Hmm. Rossi tries a Gideon trick, and it works about as well as it usually did for Gideon.
Chess game. Drink. Wow, so many elements that dropped out in S3--SpencerCam! Awkward Reid!
It's interesting. This episode is set up to look as if the character development is going to be Rossi getting his ego squashed. And yet, what winds up actually happening is that it's reinforced. I can't decide if this is setup for later--the UNSUB is very interested in both establishing dominance over Rossi and proving to him that he's no better than the UNSUB. There's an ongoing thing with Rossi's celebrity being a problem--this and "Limelight."
"You have to know the rules to play the game."
"Only that I'm rooting for you."
But then Rossi's very defensiveness seems to reinforce that reading, that he's threatened. And then the outcome seems to reinforce his ego. I think it gets tangled up somehow thematically.
"It's not a matter of me believing it. It isn't true." Which I compare to Reid's conversation with the killer who threatens him and Hotch in S3--"Is it true? I never had a chance?" "I don't know. Maybe."
It's really interesting that Rossi is so certain of what he knows--he's Catholic, and it shows in his philosophy of criminal justice--and Reid, who comes across as pretty much agnostic, is capable of much more clinical detachment. I love the fact that Reid deals with human behavior almost entirely as a set of manifestations, normal or pathological--this is what people are like, it's what they do, we don't pass judgment. Where he does pass judgment is on people who do not do whatever they can to protect other people. (See: "Sex, Birth, Death" and "Elephant's Memory.") But he's capable of looking at just about anything as a case study.

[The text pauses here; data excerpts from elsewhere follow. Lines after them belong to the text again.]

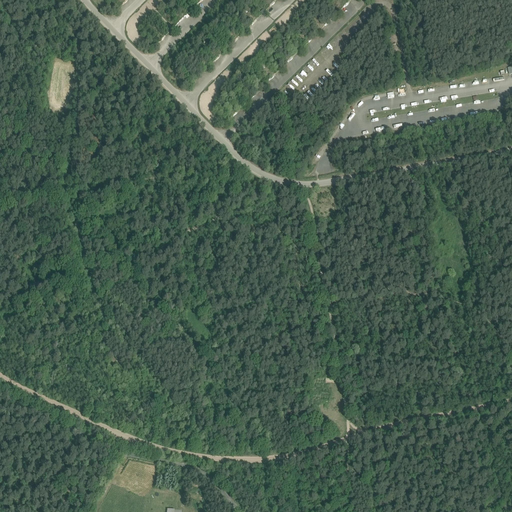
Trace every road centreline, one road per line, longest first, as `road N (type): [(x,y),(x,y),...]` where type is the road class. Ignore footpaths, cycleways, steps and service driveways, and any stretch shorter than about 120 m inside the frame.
road 1 (unknown): [(0,374),(165,450),(253,461),(302,456),(511,402)]
road 2 (track): [(345,511),(341,375),(302,184)]
road 3 (unclassified): [(511,148),(302,184),(256,171),(223,140)]
road 4 (unclassified): [(0,396),(110,448),(201,467),(234,505)]
road 5 (unclassified): [(361,0),(223,140)]
road 6 (track): [(284,182),(265,200),(210,225),(143,244)]
road 7 (unclassified): [(184,102),(290,0)]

This crops up in "Memoriam" as well, the scene with the prostitute. Rossi's shocked that Reid gives her money; Reid, meanwhile, has been having a perfectly pleasant conversation with her. Rossi sees her as a whore. Reid sees her as a person.
Ahem. Sorry. Morgan is photographing toys.

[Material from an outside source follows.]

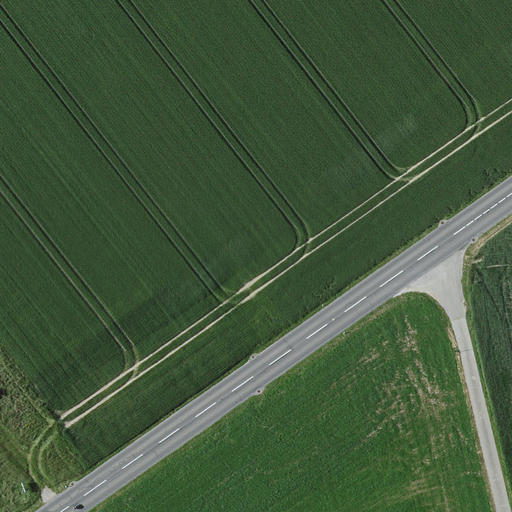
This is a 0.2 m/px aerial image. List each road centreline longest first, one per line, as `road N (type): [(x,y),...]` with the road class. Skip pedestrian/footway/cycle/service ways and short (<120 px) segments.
road 1 (secondary): [(511,193),(60,511)]
road 2 (track): [(426,254),(458,319),(503,511)]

Prentiss and Reid and Hotch and Garcia and Morgan crack the case!
And Reid, in the grip of his genius, is a force of nature. Fierce and so totally pwned by his brain. "I know where to find them." (Reidalanche!) ("I was right," remember? His entire existence is focused on solving the problem. Another brilliant bit of characterization.)
"It's called the golden ratio." Reid TMI, drink. (I also like Reid explaining his train of thought, and nobody cares.)
This is all clever as hell, and I don't really buy it on a fantasy/reality level. I can buy Dave's stalker. But the mystery plotline is a little too... pat to work well for me.
This is reminiscent of "Lessons Learned," isn't it? Except I don't feel like the script really plays fair with the magic trick this time. ("Magic time!" Drink.)
"Because they're human."
"Man, wise wise. Hubris. Arrogance."
"Just like me." Drink.
"You lose." Drink.
Too much exposition. I think this is really where the episode breaks down for me. I think the thematic signals get a little mixed. "Where is the pity?" On a narrative level, everything is setting up Rossi to continue questioning his assumptions--but it doesn't quite work out this way. Rather, we get Rossi gloating over the presumed eventual death of the UNSUB, entirely unenlightened by the psychodrama we've just staged on his behalf. We get an UNSUB who is committed to this idea of nature as the root of evil, in contravention of Rossi's beliefs....
It's the end there that throws me, Rossi's ugly delight in his victory. Are we supposed to be looking at the setup for the next act in The Redemption of David Rossi, or did my show get crosswired with CSI: Miami there for a second? "You were right. You were right about everything."
The incredibly ironic use of the Martin Luther King Jr. quote makes me suspect this may be going somewhere eventually, but right now it feels like it's gotten itself tangled.
On the other hand, a flawed ep of Criminal Minds still has a lot to offer. And if this is setup for some eventual enlightenment on Rossi's part....
Again, we get the "They don't always end this well, do they?" Which makes me wonder if we are being set up for a fall again. Things Have Been Going Awfully Well lately.
Todd begins running Morgan's life, and Reid looks on and smirks. This is the most fun he's had in months. Meanwhile, Prentiss looks dubiously after Todd and Morgan as they retreat.